K.J. Charles is a wonderful author and I always look forward to her books. This is another new start to a series, again set in historical times, again with a mixed race relationship. Clem runs a boarding house through the 'generosity' of his brother, and becomes close to a lodger who owns a taxidermy shop next door. They don't use the term taxidermy, did that term exist then? He's called a "stuffer". The two bond into friends over evening tea, but it eventually develops into something more. On the other side of the story, an obnoxious lodger is found tortured and murdered on their doorstep, other crimes start happening, and it all comes down to a mystery they need to solve before they both end up dead themselves.
Clem is an absolute doll - Charles created a character who has always been regarded as clumsy or slow because he needs to process things mentally one step at a time. He's endearing, naive, trusting, sweet. She tossed him together with a completely different sort - a patient man who enjoys being alone because he can't stand people or anger after an abusive childhood. They both see the world in each other, despite reservations they hold about themselves. The relationship is sweet, sweet, sweet and you definitely want only good things to happen with these two. There's steamy scenes too, throwing a small nod back to some unconventional wants certain characters have in the bedroom, a bit like Dom from the Society of Gentleman series.

* _Data excerpts_:
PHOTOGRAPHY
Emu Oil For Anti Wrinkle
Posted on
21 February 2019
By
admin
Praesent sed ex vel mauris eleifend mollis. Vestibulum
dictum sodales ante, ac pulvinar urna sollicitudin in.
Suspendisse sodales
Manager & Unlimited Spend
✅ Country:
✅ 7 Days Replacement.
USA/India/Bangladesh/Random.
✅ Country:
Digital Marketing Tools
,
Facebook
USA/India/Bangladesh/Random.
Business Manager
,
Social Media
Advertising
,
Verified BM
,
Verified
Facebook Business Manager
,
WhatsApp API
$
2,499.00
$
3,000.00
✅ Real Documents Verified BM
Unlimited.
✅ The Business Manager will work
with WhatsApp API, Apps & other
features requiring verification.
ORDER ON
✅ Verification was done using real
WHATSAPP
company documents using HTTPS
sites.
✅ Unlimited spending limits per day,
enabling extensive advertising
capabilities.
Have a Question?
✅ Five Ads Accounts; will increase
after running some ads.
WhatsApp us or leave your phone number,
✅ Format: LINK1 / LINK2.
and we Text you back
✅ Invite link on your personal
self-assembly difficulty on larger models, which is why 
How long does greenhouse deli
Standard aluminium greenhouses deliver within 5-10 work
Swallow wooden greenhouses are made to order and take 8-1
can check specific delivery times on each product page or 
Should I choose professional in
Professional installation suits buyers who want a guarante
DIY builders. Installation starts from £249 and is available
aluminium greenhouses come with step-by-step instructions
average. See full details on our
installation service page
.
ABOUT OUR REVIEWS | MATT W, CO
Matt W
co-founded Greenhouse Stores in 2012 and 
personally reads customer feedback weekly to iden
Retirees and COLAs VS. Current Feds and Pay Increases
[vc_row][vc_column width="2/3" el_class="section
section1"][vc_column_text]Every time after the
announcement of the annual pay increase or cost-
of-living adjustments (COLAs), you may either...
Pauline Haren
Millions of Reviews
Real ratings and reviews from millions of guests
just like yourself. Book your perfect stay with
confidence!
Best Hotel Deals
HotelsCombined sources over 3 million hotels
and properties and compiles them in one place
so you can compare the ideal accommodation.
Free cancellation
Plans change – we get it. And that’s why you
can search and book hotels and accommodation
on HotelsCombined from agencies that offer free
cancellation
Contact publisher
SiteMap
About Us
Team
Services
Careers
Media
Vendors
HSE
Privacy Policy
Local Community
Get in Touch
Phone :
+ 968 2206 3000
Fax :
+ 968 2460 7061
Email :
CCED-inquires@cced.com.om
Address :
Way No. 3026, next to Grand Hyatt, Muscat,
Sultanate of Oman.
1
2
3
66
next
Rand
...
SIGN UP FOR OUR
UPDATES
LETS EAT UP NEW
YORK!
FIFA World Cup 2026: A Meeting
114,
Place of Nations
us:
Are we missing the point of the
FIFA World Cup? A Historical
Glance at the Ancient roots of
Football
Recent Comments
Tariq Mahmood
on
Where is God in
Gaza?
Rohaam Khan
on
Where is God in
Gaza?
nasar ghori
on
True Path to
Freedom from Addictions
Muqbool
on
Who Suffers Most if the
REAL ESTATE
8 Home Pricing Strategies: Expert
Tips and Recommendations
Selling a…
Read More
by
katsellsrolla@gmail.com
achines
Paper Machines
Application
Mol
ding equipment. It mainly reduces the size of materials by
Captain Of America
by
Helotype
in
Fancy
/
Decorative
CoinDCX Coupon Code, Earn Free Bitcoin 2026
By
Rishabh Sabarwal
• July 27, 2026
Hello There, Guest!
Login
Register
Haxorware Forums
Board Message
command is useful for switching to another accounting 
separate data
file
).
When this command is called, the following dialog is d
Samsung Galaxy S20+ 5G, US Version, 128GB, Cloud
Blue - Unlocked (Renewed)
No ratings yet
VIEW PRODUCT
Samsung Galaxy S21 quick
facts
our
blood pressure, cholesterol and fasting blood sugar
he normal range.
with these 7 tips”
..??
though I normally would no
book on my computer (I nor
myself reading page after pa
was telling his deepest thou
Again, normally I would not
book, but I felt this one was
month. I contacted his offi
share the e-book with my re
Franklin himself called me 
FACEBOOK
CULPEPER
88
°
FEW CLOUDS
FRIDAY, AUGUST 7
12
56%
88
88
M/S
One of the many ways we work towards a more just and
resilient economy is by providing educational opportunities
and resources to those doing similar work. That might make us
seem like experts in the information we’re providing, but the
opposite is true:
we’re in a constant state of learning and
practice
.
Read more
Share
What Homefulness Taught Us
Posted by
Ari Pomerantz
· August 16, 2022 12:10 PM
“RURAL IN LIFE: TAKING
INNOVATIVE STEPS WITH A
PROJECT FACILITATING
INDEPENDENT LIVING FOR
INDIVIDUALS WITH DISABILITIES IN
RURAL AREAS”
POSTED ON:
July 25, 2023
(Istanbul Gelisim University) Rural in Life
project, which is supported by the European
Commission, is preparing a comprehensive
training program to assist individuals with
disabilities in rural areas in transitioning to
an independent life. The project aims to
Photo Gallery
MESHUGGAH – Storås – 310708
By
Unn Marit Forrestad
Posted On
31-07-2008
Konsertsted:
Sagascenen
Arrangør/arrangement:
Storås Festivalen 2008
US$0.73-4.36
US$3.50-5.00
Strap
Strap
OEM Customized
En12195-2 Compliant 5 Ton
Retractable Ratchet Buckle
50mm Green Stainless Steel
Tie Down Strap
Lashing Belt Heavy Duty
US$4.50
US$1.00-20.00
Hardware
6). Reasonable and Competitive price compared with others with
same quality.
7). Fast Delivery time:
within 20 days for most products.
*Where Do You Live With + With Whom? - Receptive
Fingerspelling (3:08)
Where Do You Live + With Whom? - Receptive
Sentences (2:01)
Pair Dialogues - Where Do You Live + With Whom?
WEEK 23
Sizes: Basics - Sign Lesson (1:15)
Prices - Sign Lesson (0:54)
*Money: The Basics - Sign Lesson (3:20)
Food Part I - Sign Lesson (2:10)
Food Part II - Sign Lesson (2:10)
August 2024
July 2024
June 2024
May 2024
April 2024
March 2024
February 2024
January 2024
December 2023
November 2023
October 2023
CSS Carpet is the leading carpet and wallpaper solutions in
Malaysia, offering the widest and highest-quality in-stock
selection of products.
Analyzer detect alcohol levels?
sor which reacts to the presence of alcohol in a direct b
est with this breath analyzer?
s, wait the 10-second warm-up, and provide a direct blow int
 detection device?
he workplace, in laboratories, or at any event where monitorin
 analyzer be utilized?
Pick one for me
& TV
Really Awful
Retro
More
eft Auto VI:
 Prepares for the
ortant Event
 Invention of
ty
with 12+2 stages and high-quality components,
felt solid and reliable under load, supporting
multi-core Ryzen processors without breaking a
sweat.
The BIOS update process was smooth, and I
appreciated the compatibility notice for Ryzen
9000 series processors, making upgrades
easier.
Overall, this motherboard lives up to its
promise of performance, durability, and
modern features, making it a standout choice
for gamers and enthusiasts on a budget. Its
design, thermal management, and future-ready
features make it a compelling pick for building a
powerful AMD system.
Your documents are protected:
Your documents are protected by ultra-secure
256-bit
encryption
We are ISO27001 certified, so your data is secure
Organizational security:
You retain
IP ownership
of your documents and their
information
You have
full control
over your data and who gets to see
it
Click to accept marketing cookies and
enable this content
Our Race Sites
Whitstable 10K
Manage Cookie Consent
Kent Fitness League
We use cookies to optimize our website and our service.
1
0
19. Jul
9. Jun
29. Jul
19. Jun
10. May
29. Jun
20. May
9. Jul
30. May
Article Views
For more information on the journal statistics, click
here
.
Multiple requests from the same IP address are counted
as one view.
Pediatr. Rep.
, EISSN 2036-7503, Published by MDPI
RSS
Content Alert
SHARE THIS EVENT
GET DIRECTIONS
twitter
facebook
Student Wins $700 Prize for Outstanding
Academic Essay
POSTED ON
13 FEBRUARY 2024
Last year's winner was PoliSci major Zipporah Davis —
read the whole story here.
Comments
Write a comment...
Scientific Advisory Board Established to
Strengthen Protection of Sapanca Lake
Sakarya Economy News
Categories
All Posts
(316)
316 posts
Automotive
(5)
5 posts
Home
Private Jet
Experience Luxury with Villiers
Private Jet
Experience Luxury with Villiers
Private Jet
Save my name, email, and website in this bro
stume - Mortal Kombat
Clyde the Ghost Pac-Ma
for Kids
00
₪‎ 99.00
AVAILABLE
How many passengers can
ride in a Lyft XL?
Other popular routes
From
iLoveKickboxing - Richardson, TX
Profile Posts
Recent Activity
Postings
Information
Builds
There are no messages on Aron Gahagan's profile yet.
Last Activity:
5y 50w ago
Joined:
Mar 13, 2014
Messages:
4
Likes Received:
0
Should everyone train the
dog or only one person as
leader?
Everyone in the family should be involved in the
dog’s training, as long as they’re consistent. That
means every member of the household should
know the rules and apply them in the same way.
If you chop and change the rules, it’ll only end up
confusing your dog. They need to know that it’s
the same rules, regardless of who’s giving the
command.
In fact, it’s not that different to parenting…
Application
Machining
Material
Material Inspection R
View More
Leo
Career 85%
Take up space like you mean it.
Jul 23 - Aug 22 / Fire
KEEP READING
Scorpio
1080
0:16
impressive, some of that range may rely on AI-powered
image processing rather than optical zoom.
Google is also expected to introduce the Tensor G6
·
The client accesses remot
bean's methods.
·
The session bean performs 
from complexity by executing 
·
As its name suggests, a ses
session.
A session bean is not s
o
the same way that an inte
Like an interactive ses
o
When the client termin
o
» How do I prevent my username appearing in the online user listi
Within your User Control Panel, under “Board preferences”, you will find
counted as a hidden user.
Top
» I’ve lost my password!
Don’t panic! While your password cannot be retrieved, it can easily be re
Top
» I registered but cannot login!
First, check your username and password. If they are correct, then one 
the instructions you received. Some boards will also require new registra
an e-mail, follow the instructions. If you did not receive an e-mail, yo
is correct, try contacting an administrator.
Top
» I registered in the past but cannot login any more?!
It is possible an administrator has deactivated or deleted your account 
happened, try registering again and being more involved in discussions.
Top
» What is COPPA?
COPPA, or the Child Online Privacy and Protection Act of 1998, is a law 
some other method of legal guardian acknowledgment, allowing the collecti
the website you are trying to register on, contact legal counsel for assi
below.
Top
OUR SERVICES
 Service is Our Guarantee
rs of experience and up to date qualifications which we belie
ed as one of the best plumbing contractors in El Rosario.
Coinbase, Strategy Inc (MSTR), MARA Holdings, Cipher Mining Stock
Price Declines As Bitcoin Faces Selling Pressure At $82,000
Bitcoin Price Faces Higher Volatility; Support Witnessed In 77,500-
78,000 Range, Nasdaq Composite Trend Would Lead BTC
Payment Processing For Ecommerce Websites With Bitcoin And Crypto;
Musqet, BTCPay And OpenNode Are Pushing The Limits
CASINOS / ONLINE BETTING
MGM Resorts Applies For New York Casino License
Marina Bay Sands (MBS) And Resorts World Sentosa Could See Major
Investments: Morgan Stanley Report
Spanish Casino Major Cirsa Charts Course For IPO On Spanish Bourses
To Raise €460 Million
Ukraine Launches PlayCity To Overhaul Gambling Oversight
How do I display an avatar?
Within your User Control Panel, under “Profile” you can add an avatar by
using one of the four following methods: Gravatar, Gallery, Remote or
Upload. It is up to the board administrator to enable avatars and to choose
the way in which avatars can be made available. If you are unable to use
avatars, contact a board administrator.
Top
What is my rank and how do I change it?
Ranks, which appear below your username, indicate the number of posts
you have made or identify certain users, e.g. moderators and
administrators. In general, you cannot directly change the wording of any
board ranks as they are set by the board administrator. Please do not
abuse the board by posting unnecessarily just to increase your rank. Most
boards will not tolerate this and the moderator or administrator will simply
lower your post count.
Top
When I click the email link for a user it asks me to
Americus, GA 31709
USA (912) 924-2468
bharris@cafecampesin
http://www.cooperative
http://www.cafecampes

* _Tasks to carry out_:
1) According to the book review, what term is used in the story instead of "taxidermist"?
2) Resume the book review with the sentence that comes after its last one.
The material above is separate from the book review.

* _Responses in order_:
1) He is called a "stuffer."

2)
I like how K.J. Charles keeps putting in different types of kinks and turn-offs with different characters for different books - this stops it from getting buddled together to where it feels repetitive or formulaic. I also like seeing different sides of people and how we're all different, not perfect, and that's how it should be in books such as this as well. Also like the Society of Gentleman series, this one also has a local gentlemen's club with a bizarre mix of people who look after each other. Neither of these men are wealthy leaders in society, however, so the comparisons of those two series stops here.
The side plot is both intriguing and irritating. Despite enjoying Clem's personality, I wanted to throttle him a few times for his stubborn naivity. The mystery wasn't super strong on who the villain was, but the point wasn't to make a mystery but showcase a family dilemma they need to overcome for character growth, which is needed for relationship growth. Still I found some of it downright confusing and am not sure I get everything fully. No matter, it didn't take much enjoyment from the story, but wasn't my favorite from the author.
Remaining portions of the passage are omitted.